Real estate prices in Singapore were largely unchanged over the previous month, with the country’s property index gaining just 0.2% over the month of July, thanks to the global uncertainty over the US and EU economies.
Speaking to the IB Times, Colin Tan of the Chesterton Suntec International consultancy firms explained that the Singapore’s housing prices are likely to remain flat for the next few months, while this uncertainty continues.
In central Singapore, latest figures from the NUS Singapore Residential Price Index (SRPI) showed that property prices (excluding small units) had actually fallen during August, down to 1.3%, although this was balanced by a 1.2% rise in non central properties and a 1.4% rise in small units.

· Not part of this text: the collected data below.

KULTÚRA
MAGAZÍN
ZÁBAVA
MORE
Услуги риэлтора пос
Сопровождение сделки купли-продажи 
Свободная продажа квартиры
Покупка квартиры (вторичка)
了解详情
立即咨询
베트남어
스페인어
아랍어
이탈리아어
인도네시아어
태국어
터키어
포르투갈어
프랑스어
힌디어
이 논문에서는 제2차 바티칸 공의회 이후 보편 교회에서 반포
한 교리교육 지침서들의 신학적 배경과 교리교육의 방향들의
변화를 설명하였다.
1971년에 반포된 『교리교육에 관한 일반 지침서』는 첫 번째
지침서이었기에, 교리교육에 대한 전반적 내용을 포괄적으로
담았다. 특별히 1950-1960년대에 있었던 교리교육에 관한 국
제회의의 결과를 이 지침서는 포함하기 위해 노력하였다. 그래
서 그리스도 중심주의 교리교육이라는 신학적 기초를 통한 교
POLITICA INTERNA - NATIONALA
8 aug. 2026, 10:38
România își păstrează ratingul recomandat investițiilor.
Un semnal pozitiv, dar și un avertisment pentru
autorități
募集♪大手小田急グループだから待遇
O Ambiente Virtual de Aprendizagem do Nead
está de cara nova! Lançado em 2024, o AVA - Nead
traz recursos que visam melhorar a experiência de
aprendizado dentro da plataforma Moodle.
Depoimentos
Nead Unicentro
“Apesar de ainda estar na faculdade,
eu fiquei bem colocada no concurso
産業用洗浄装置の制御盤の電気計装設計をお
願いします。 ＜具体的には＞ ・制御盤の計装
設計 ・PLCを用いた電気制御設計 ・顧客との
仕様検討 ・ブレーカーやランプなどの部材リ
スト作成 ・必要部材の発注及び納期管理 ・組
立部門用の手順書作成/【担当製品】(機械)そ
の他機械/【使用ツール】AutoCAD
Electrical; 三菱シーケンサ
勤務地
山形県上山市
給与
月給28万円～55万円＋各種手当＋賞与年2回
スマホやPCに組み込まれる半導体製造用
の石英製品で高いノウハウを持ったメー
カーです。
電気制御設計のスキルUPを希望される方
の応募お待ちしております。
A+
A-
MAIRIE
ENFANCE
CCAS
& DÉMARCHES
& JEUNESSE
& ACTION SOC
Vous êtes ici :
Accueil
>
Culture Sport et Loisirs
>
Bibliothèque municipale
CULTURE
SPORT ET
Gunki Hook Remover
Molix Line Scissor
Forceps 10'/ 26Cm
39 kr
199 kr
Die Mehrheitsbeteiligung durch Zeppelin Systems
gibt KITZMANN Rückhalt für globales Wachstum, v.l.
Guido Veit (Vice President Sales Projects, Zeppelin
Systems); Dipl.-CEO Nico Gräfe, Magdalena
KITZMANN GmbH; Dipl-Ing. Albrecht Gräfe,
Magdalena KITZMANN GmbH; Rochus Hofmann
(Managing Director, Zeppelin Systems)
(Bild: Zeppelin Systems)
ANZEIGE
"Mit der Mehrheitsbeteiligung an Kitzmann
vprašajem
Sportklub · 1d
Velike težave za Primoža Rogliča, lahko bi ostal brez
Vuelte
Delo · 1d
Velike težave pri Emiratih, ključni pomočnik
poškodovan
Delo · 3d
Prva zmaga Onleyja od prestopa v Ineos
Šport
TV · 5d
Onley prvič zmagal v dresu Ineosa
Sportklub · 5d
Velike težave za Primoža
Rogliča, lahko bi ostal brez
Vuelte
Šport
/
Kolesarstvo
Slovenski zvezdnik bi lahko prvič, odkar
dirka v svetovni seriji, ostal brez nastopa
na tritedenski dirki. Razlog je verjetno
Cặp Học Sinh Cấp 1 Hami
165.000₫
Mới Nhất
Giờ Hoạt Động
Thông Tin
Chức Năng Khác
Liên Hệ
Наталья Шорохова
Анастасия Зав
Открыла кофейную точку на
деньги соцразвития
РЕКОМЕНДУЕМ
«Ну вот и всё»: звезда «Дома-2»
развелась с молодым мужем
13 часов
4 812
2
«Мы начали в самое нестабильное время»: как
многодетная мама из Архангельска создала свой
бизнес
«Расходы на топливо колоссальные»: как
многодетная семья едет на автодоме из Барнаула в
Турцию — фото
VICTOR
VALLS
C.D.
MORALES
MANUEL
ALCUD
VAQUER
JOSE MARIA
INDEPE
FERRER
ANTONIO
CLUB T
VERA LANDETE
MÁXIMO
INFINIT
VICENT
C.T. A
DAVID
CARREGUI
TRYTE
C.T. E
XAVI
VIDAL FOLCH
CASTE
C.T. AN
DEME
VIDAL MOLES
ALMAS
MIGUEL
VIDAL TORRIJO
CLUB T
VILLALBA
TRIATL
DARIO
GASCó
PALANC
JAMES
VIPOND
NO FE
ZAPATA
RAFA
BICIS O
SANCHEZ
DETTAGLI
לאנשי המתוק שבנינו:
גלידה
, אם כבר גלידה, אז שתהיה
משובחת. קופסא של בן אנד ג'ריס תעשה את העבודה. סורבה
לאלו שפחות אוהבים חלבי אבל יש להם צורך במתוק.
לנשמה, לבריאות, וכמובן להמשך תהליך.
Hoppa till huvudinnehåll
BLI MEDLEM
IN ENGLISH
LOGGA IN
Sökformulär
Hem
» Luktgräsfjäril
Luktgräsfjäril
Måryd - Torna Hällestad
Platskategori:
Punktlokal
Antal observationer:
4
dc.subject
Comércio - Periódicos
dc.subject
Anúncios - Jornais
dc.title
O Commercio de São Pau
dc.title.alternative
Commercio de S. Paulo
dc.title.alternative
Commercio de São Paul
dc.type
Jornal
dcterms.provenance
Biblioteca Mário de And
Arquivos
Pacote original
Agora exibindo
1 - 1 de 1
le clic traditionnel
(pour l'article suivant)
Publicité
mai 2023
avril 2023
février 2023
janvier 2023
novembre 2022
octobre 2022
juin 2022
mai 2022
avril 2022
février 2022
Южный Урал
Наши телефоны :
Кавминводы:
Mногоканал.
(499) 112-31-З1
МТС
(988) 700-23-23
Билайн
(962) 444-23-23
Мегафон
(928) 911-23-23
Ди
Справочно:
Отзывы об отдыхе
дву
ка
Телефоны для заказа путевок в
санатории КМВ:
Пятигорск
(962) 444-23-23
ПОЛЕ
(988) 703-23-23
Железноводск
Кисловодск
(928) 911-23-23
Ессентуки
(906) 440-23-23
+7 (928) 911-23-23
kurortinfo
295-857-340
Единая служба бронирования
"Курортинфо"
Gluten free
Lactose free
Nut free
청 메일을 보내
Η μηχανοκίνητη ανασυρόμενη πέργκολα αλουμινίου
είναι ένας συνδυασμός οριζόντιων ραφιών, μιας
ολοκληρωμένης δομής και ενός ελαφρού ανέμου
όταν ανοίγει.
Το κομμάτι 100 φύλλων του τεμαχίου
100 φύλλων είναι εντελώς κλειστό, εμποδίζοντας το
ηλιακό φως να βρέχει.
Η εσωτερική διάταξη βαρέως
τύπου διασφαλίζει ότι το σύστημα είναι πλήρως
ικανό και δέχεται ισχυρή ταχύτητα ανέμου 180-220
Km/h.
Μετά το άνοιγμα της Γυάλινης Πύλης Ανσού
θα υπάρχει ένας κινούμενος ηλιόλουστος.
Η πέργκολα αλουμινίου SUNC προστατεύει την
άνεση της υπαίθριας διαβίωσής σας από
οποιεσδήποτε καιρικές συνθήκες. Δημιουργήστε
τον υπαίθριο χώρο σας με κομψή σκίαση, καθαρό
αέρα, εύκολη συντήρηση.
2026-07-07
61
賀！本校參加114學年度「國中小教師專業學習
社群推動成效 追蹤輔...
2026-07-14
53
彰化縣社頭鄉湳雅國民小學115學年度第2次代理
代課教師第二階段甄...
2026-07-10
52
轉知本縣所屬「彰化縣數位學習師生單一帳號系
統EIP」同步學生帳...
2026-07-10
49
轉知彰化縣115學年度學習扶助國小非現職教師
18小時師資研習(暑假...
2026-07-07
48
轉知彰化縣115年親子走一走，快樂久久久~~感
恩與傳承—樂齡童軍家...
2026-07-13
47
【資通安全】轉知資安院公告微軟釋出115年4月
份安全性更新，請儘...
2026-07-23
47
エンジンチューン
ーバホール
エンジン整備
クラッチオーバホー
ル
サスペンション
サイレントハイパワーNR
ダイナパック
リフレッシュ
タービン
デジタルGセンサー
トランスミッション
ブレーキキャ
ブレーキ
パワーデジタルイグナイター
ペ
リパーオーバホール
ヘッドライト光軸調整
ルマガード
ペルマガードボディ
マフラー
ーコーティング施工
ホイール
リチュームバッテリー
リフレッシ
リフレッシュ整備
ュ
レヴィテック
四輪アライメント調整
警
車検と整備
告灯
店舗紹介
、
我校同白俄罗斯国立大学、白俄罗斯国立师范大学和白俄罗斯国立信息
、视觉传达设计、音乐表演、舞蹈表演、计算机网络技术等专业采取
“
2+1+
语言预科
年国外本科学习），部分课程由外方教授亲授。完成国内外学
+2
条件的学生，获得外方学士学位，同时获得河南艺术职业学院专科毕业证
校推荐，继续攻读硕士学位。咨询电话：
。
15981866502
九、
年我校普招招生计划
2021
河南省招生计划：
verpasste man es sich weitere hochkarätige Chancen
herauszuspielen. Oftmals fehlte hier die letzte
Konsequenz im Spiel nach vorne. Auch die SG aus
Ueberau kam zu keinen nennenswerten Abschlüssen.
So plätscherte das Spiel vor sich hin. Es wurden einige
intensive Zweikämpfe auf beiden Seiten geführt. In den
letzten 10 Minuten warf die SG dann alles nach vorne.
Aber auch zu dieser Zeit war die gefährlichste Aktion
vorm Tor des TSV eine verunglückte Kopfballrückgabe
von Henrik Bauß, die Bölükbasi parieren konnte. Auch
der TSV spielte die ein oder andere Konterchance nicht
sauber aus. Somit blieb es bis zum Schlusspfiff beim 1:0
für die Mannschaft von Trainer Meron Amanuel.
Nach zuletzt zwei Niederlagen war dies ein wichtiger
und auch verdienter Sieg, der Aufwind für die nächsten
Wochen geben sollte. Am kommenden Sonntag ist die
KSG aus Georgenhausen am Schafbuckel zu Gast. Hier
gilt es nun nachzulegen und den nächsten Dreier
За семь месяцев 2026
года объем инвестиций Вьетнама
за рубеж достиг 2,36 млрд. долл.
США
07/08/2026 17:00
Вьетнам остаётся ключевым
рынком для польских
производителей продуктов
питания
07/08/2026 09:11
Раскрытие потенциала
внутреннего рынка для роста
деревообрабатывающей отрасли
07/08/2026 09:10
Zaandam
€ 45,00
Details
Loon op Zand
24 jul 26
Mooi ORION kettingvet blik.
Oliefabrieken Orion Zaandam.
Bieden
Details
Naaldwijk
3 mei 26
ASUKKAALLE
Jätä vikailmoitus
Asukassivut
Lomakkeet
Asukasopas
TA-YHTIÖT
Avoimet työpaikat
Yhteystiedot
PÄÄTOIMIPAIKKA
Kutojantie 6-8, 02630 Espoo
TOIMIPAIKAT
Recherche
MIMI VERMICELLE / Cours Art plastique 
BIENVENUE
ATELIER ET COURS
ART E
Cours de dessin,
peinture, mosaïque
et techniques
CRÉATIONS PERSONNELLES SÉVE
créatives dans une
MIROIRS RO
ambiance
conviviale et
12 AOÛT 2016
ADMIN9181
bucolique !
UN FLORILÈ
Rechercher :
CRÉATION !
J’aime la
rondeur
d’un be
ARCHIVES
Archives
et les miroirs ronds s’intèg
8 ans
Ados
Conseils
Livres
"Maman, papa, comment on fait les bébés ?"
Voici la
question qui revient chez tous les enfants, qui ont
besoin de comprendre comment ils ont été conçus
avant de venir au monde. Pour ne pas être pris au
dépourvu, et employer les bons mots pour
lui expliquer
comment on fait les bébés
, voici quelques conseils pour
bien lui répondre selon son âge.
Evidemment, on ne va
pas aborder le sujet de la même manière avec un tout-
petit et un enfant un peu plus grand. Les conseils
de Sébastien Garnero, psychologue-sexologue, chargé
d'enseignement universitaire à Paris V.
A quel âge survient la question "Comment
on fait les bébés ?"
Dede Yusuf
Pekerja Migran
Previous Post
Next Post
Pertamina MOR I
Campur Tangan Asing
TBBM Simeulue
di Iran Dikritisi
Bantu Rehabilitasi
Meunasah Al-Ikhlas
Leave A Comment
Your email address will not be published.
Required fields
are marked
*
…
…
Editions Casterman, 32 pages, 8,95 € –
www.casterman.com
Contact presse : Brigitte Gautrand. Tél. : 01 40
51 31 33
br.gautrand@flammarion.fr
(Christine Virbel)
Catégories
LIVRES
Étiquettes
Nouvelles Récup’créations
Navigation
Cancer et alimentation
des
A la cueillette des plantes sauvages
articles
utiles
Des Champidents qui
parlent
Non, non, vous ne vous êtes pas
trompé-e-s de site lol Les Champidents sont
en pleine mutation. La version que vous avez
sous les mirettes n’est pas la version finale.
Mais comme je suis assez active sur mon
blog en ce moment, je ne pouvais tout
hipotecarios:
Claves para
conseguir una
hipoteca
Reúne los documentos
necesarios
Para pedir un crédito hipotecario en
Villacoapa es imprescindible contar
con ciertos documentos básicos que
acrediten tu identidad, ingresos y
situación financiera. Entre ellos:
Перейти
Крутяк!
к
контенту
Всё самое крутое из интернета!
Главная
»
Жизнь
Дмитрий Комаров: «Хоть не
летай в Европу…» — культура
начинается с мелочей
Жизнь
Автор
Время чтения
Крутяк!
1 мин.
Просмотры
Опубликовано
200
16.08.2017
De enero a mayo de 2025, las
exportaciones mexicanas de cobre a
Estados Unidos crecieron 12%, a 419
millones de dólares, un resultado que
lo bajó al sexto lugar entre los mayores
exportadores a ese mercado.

The SRPI is a monthly index that covers all non landed property transactions in Singapore, released by the NUS Institute of Real Estate Studies.
Most analysts are convinced that Singapore’s real estate sector is looking up however, despite the quiet summer.
Ong Kah Seng, of Cushman & Wakefield Asia Pacific, remarked that “Asia-Pacific as a whole, including Singapore, can ride out any global slowdown. It’s still on track for continuing growth.”
He explained that although Singapore, together with Hong Kong, is somewhat vulnerable to economic volatility in the west, he was sure that homeowners in the country would see property values appreciate over the next five years by around 10% to 15%, although in the near time prices may stay flat.
“However, we always have an underlying demand here, either from investors or from people who simply want to upgrade. Some buyers will likely react quickly to the reduced housing prices, and this will push markets back up again in time.”